*** Exercise data ***

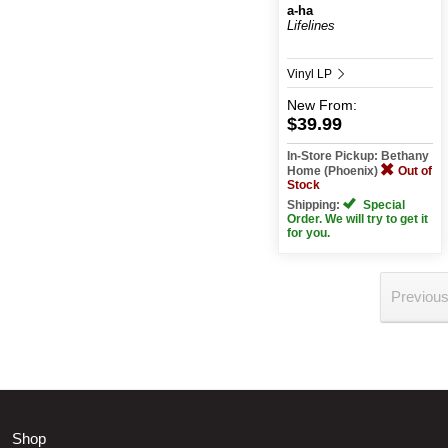
a-ha
Lifelines
Vinyl LP
New
From:
$39.99
In-Store Pickup: Bethany
Home (Phoenix)
Out of
Stock
Shipping:
Special
Order. We will try to get it
for you.
Previou
Shop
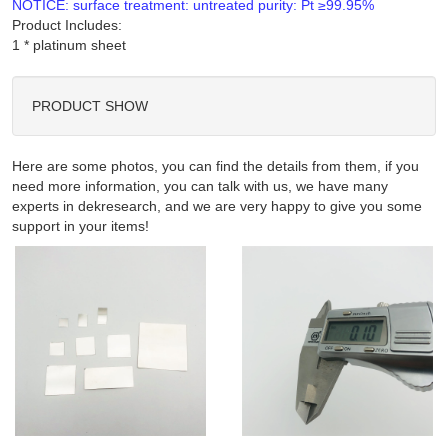
NOTICE: surface treatment: untreated purity: Pt ≥99.95%
Product Includes:
PRODUCT SHOW
Here are some photos, you can find the details from them, if you
need more information, you can talk with us, we have many
experts in dekresearch, and we are very happy to give you some
support in your items!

*** End of Exercise data ***

Written task ->
Only the lines from the first line of the data above through the line with "PRODUCT SHOW" should appear in the answer, retyped exactly, with every picture left out.

Your response ->
a-ha
Lifelines
Vinyl LP
New
From:
$39.99
In-Store Pickup: Bethany
Home (Phoenix)
Out of
Stock
Shipping:
Special
Order. We will try to get it
for you.
Previou
Shop
NOTICE: surface treatment: untreated purity: Pt ≥99.95%
Product Includes:
PRODUCT SHOW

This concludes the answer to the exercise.